[Trecho da fonte]
Davidson Panis Kaseker em LinkedIn, em 06/09/2021.
João Sayad, um economista na cultura

João Sayad (1945-2021)

Fonte: https://www.linkedin.com/pulse/jo%C3%A3o-sayad-um-economista-na-cultura-davidson-panis-kaseker/

Faleceu neste último dia 5 de setembro em São Paulo, aos 75 anos, o economista João Sayad. Ex-secretário estadual da Fazenda de São Paulo nos dois primeiros anos da gestão de Franco Montoro (1983 - 1985), foi ministro do Planejamento no governo de José Sarney, tendo participado da elaboração e implementação do Plano Cruzado junto a João Manuel Cardoso de Mello e Luiz Gonzaga Belluzzo. Desapegado às amarras partidárias, também foi secretário municipal de Finanças da cidade de São Paulo na administração de Marta Suplicy (2001 - 2004).
[/Trecho da fonte]
▸ O que fazer
Dê continuidade ao texto sobre o economista João Sayad, começando logo depois da última frase apresentada.
[Dados do exercício]
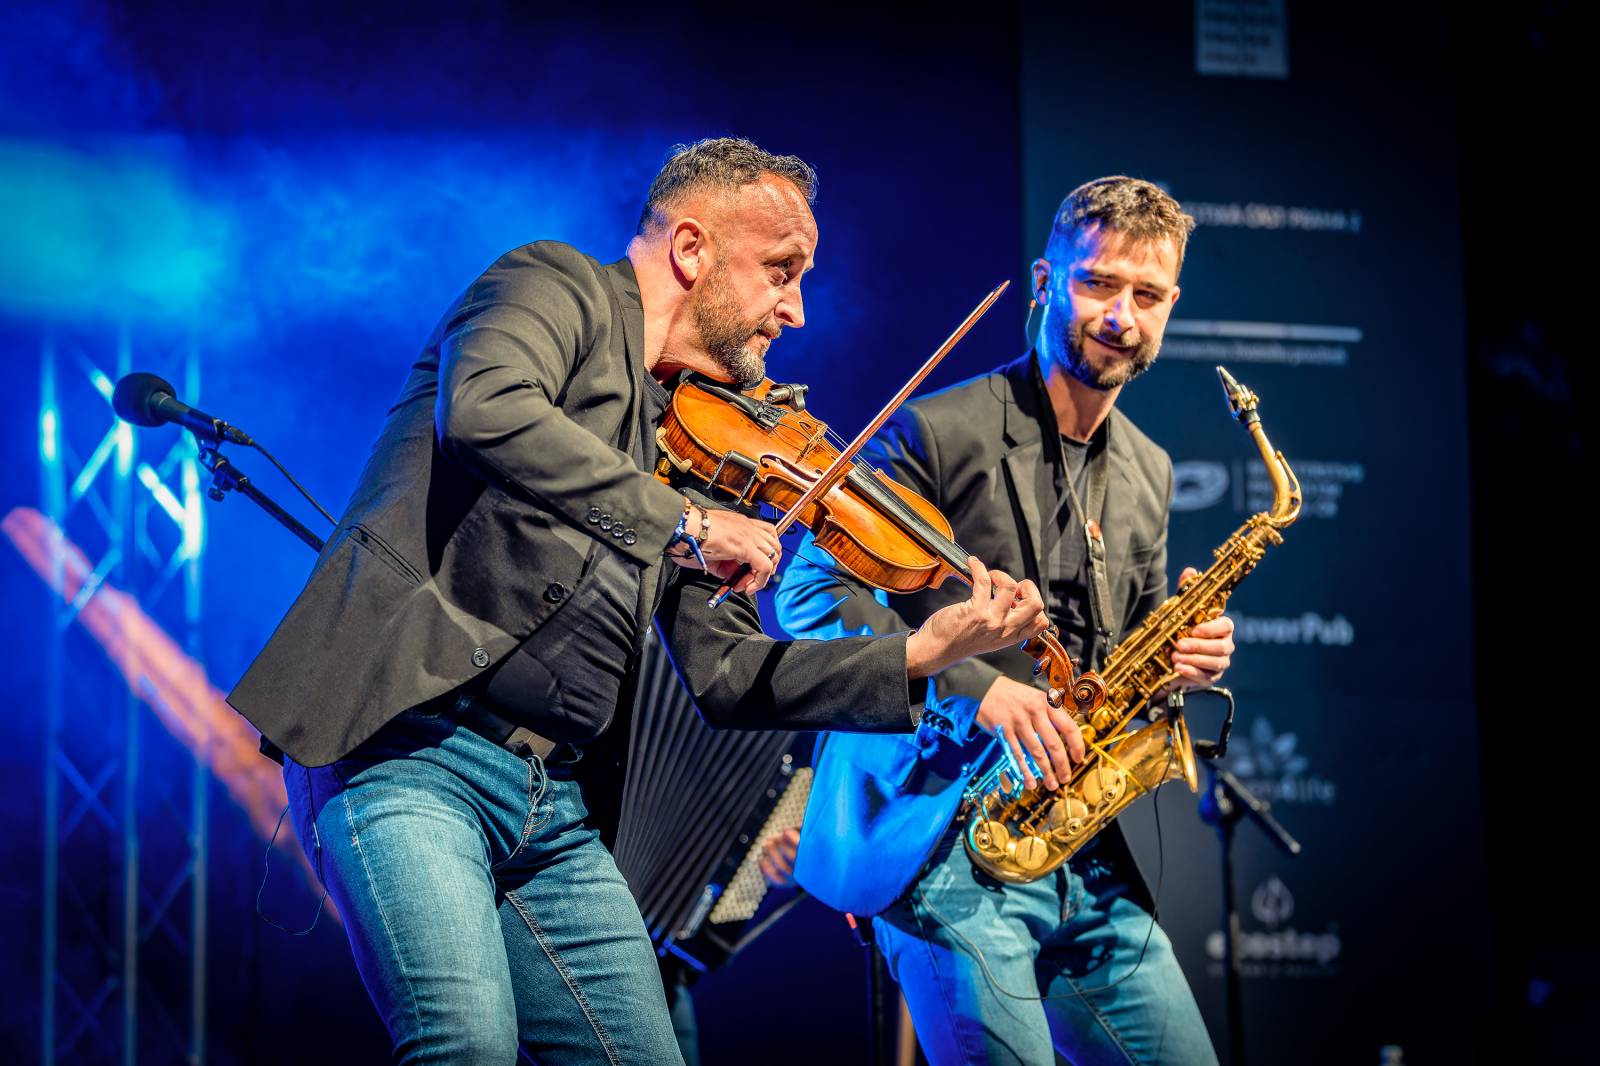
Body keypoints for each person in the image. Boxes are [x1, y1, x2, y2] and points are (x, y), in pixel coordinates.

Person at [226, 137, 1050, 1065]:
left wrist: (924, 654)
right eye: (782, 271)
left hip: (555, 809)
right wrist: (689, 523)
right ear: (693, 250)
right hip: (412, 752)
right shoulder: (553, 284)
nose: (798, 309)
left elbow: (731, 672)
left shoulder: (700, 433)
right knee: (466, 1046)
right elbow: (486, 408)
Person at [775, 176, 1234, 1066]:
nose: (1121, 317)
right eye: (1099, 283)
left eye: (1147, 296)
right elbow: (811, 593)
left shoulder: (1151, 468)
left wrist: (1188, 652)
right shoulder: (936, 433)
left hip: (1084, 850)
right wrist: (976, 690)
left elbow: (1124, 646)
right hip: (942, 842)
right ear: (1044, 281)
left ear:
[/Dados do exercício]
▸ Resposta esperada
Embora tenha se notabilizado por sua brilhante carreira acadêmica coroada com o doutorado em Economia em Yale (USA) e a livre-docência pela FEA-USP, Sayad teve uma significativa passagem pela área cultural como secretário estadual de Cultura no governo de José Serra (2007 - 2010), tendo sido, ainda, presidente da Fundação Padre Anchieta, mantenedora da TV Cultura (2010-2012).

Homem culto, não chegava a ser um especialista em política cultural, embora carregasse uma sólida experiência com políticas públicas. Foi chamado à gestão cultural pelo governador Serra para consolidar no Estado de São Paulo um novo modelo de financiamento e gestão cultural baseado no gerenciamento em parceria com Organizações Sociais (OS), cuja implantação havia sido iniciada a partir do ano de 2004.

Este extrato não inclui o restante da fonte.